In the not-for-profit sector there are a number of common legal structures that are employed. Depending on the structure adopted the regulations and legal controls applicable will vary:

  • A company limited by guarantee – Corporations Act 2001 (Cth);
  • Incorporated association – Associations Incorporation Act 1987 (WA) or the equivalent state legislation for those incorporated outside WA;
  • Unincorporated association; and
  • Other bodies corporate – Incorporated by royal charter (i.e. Chartered Accountants Australia New Zealand, Governance Institute) or Incorporated by specific legislation (e.g. Scout Association Act 1932 (Vic))

This article will discuss the power of members in a company limited by guarantee.
A company limited by guarantee

A company limited by guarantee is established and governed under the Corporations Act and has members rather than shareholders; because it can’t make a profit for individuals and the liability of the members is limited by the amount of the guarantee.
The 3 divisions of any company include;

  1. The Company (itself a legal entity with decisions made by a board or delegated to an executive);
  2. A Member of the company – including any affiliated bodies (which are entitled to exercise membership powers and vote at general meetings including AGMs); and
  3. Each of the individual directors who should act collectively as the board.

These three individual groups can enforce their rights which are contained in the organisation’s Constitution. (See s140 Corporations Act)

What exactly can members enforce?

Interestingly each individual member can take action to enforce that member’s constitutional rights against;

  • another member; or
  • the company.

Likewise each individual director can take action against the company but not against another fellow director.
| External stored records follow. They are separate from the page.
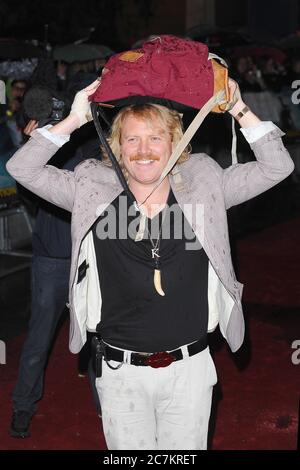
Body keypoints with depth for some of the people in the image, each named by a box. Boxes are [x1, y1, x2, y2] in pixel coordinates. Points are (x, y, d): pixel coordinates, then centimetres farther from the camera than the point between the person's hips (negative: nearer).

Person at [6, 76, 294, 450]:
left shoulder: (203, 186, -3)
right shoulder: (94, 191, -4)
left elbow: (277, 167, -2)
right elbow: (22, 168, -7)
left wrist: (240, 111, -10)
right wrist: (74, 120, -12)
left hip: (189, 368, 1)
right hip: (121, 372, 0)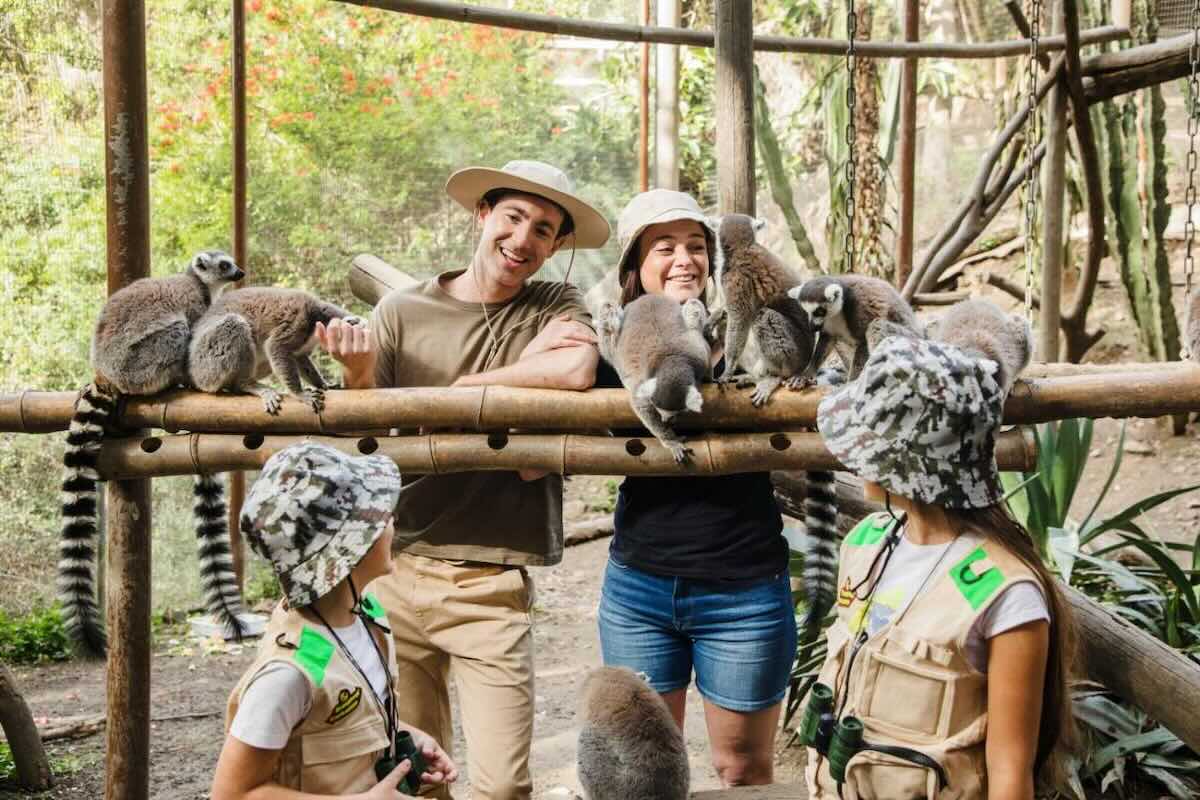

If you are a member of such an organisation you may be interested to know that you cannot take action against any individual Director to enforce any of your rights.
What does this mean for members?
This leaves only one avenue of recourse that any member may have against any individual Director. That recourse is your power to vote at a general meeting. The real issue to examine is just how extensive that power is.

The answer is that this power to vote at a general meeting (or the AGM) is extremely extensive.

Resolutions by members

  1. Calling a meeting
    Section 249D of the Corporations Act compel the directors to call and arrange to hold a general meeting at the request of enough members representing 5% of those who can vote at a general meeting. The request must be in writing and state the proposed resolution for the meeting.
    Regardless of whether the directors approve of the resolution proposed by the members, they have no choice but to call the meeting demanded by the members within 21 days of receiving the notice – except for the resolution to remove a director. S249D (5)
  2. Removal of a director by the members
    S203D of the Corporations Act prescribes that a director can be ‘removed from office’ by a resolution of the members regardless of anything to the contrary written in the Constitution.
    Importantly then, if you want a director to be removed, you can call a meeting and remove him (or her) regardless of what the Board or the management actually thinks!
    The only requirement is that notice of this specific resolution is communicated by the members to the company at least two months before the meeting to remove the director is actually held.
    For the directors who are appointed by the membership at the AGM (although appointed directors are not exempt either), section 203E of the Corporations Act actually stops the rest of the board of directors from voting another director off the board (who presumably doesn’t necessarily agree with them).
    Clearly this requirement in a public company reflects the importance in the legislation which is given to the decision of the members who decide about who they choose to sit on the Board of Directors; whether or not this person is approved by other directors, or not.
  3. Other resolutions by the members
    It is the members who ultimately decide whether the Constitution of any organisation should be altered. Directors may propose alterations to the Constitution but these cannot be enacted without a resolution called a ‘special resolution’ at a general meeting.
    Where is the fine line of resolutions that members can propose?
    Ultimately the members have every right to bring any resolution which doesn’t impact upon the running (the management) of the company.

Clearly the management needs to be left in the hands of the board and any paid staff that they delegate this power to.

But the members can prescribe things that aren’t to do with management such as:

  • What the members want and don’t want in terms of information and reports provided to them regarding performance against financial or non-financial KPIs;
  • What they approve of or don’t approve of in terms of the general strategy of the organisation which the board has set.

Conclusion
If you are a member of such an organisation, you are encouraged to think carefully about your rights, and to use your extensive voting power for the overall good of the governing organisation. The next AGM will be your chance to do just that!